Mercedes-Benz recently discovered that a sample of an online ad campaign was served predominantly to automated "bots", not real people. Although the company claims the sample was not representative of the wider campaign, the research, carried out by Telemetry, once again cast the spotlight on the online industry. In a world where spots are bought by programmes and brands do not know where their advertising ends up, there is plenty of space for unscrupulous practices.
The issue here is much more significant than simply serving ads below the fold. There are companies and programmes delivering impressions from computers for ads that people will never see. In Mercedes-Benz’s case, the campaign was executed by the real-time bidding network Rocket Fuel, which delivers ad impressions for brands but does not share any information about where they have come from.

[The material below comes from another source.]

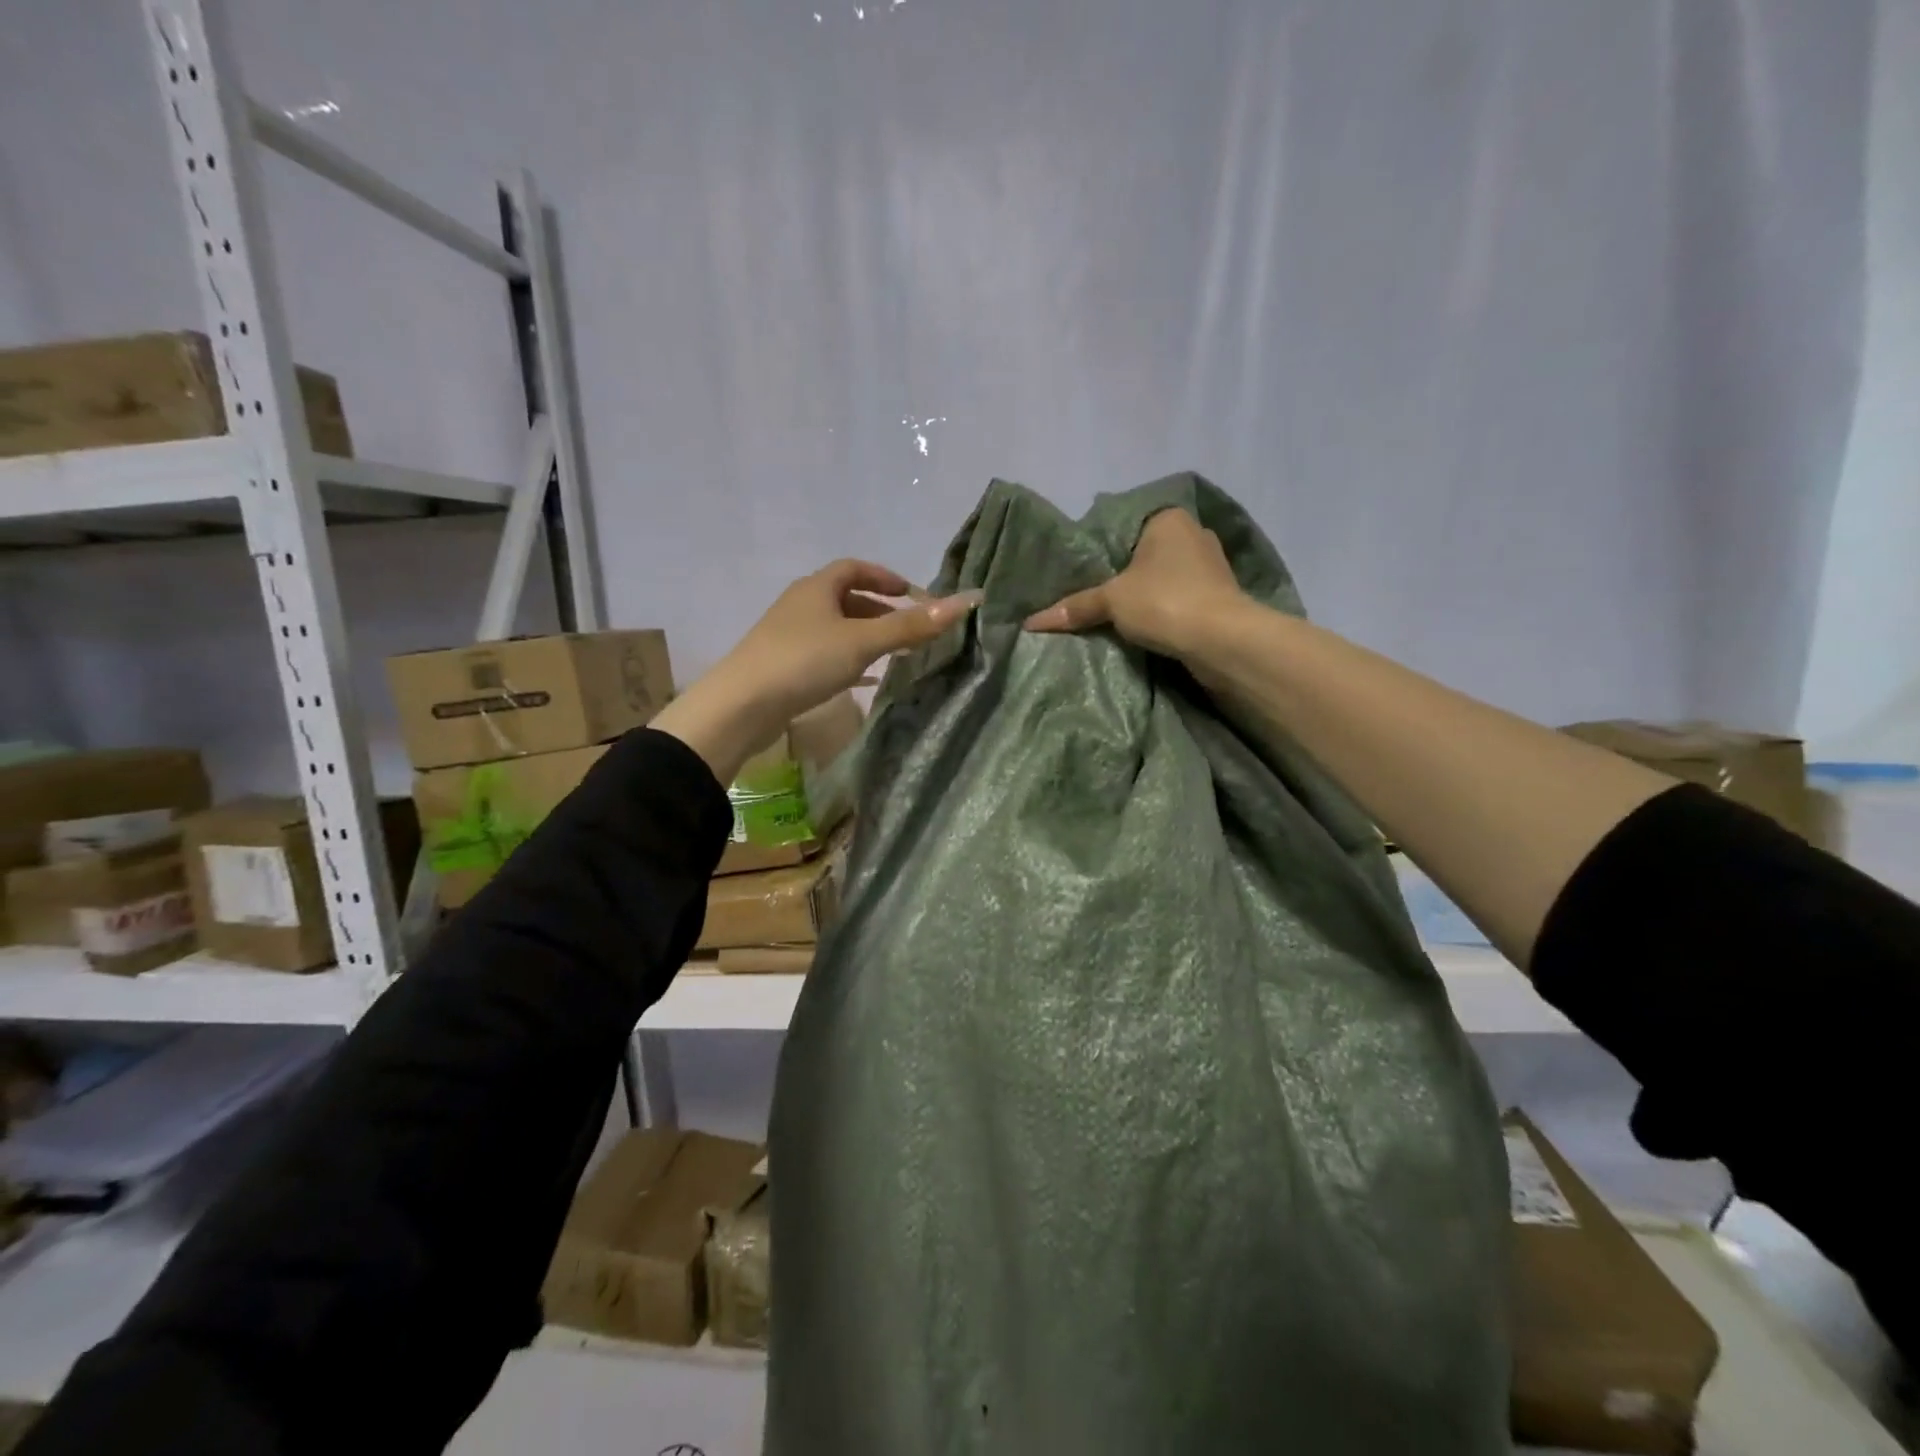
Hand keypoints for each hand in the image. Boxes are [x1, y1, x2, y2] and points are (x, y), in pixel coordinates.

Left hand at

As marketers increasingly see decreasing ad prices as proof of success, these campaigns can look like good value. Moreover, current auditing methods suggest they are. After all, the fake impressions have increased supply and driven down prices. But if 40 per cent of online impressions are bogus, and ZenithOptimedia forecasts the online market will be worth £6 billion in 2014, is this not a waste of money?
Darren Goldie, the chief development officer and managing partner at Havas Media, says brands should use a data management platform to "reduce wastage by directly correlating audience with media rather than media with audience". He believes agencies are aware of the problem but expects the issue to subside over the next three years as brands and their agencies improve the way they verify online inventory.
Publicis Groupe’s VivaKi refuses to buy blind or non-vetted inventory through its Audience on Demand suite, preferring to pay extra to be sure brands are reaching real people. Dentsu Aegis Network’s agencies, meanwhile, constantly test the technology they use to buy campaigns.
But there is still much to be done. If all buying one day becomes programmatic, it is imperative that there are no dark corners for fraud to hide.